How to find your art style


Artists obsess over artistic style. We worry we don’t have a style, or we worry that our style isn’t marketable, or sometimes we don’t even like our own style. Style is a nagging itch that we can’t seem to scratch. I see the conversations on social media constantly. Some say it’s great to have a recognizable style, others say it’s great to not have a style and be adaptable.  Artists as a collective seem to agree about one thing though: style comes naturally.

My response to that was why? I’m not disagreeing, but it made me crazy thinking that we all agreed on this conclusion without a logical explanation. How do we blossom into our own unique and identifiable styles? What’s the psychology behind it?

Then I found the book that gave me the answers. The Romantic Manifesto by Ayn Rand. Here’s an excerpt of this amazing book:

“Predominantly (though not exclusively), a man whose normal mental state is a state of full focus, will create and respond to a style of radiant clarity and ruthless precision—a style that projects sharp outlines, cleanliness, purpose, an intransigent commitment to full awareness and clear-cut identity—a level of awareness appropriate to a universe where A is A, where everything is open to man’s consciousness and demands its constant functioning.

A man who is moved by the fog of his feelings and spends most of his time out of focus will create and respond to a style of blurred, “mysterious” murk, where outlines dissolve and entities flow into one another, where words connote anything and denote nothing, where colors float without objects, and objects float without weight—a level of awareness appropriate to a universe where A can be any non-A one chooses, where nothing can be known with certainty and nothing much is demanded of one’s consciousness.”

Our mental state determines our style—it seems so deceptively simple. Why hadn’t I thought of that? It makes perfect sense.

Use me as an example. I’ve always gravitated towards realism. Ever since I started drawing in earnest I have been fixated on rendering to the 100th degree. I draw every last detail and texture on a face while also making it as anatomically accurate as possible.

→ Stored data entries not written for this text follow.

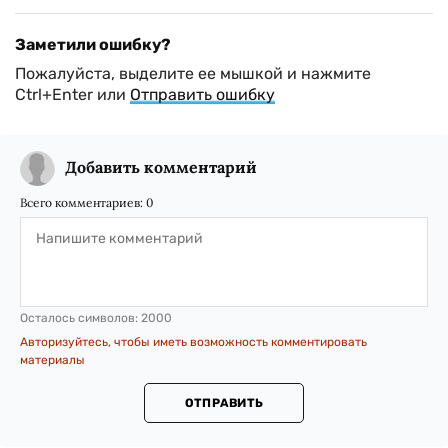
Заметили ошибку?
Пожалуйста, выделите ее мышкой и нажмите
Ctrl+Enter или
Отправить ошибку
Добавить комментарий
Всего комментариев:
0
Осталось символов:
2000
Авторизуйтесь, чтобы иметь возможность комментировать
материалы
ОТПРАВИТЬ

Realism is precise, purposeful, focused, clear-cut, and functional. It is exactly as it is, governed by the concrete rules of reality, with no room to debate its existence or meaning. That’s a definition of me if I’ve ever seen one. I’m an INTJ, an analytical problem-solver. I prefer logic over emotions. I have a compulsion to understand everything and how it functions. Part of the reason I stuck with art for so long is that I needed to understand how it works… from color theory, to perspective, to lighting, etc. Art is a huge playground of logical & replicable rules, problem-solving, and it’s a never-ending expanse of knowledge. It’s every INTJ’s dream. (Which seems backwards…someone like me surely shouldn’t be in art, right? Art is supposed to be about feelings and abstraction and meaning. At least, that’s what pop culture wants you to believe. But that’s a whole different topic I could go on about.)

I subconsciously chose the style of realism because it’s a projection of my own consciousness. I shouldn’t even say “chose" because I didn’t have a choice. Realism is who I am.

So yes, the hive mind was right: style does come naturally. But it’s not something you can change. It’s tied to your metaphysical self. You would need to fundamentally change yourself and your brain functions to change your artistic style (which I’m not even sure is possible?). That may sound defeating, especially if you’re not a fan of your own style. I’ve been guilty of hating my own style in the past. I’ve tried different styles to be more like someone else I admired—but it’s mentally exhausting to put your brain in a place it doesn’t feel at home. I could never hold the facade for long. I always slipped back into my natural preference which is realism.

If you’re worried you don’t have a style: You do. Your current body of work may not reflect it, but where does your brain feel most at home? That’s where your style is.

If you’re worried your style isn’t marketable or enjoyable: You are totally marketable and enjoyable. Believe in yourself because your style is at its very core, well, YOU. You are worthy. The sooner you know that, the sooner everyone else will see it too.

If you don’t like your style: Remember that comparison is the thief of joy. Remember that you are unique. You’ve been shaped by your actions, your choices, your code of values, and your mind. No one else has experienced life in the way that you have, which means only you can produce the art that you make. Your style is irreplaceable, and it would be a huge disservice to the world (and yourself) if we had to go a moment without it.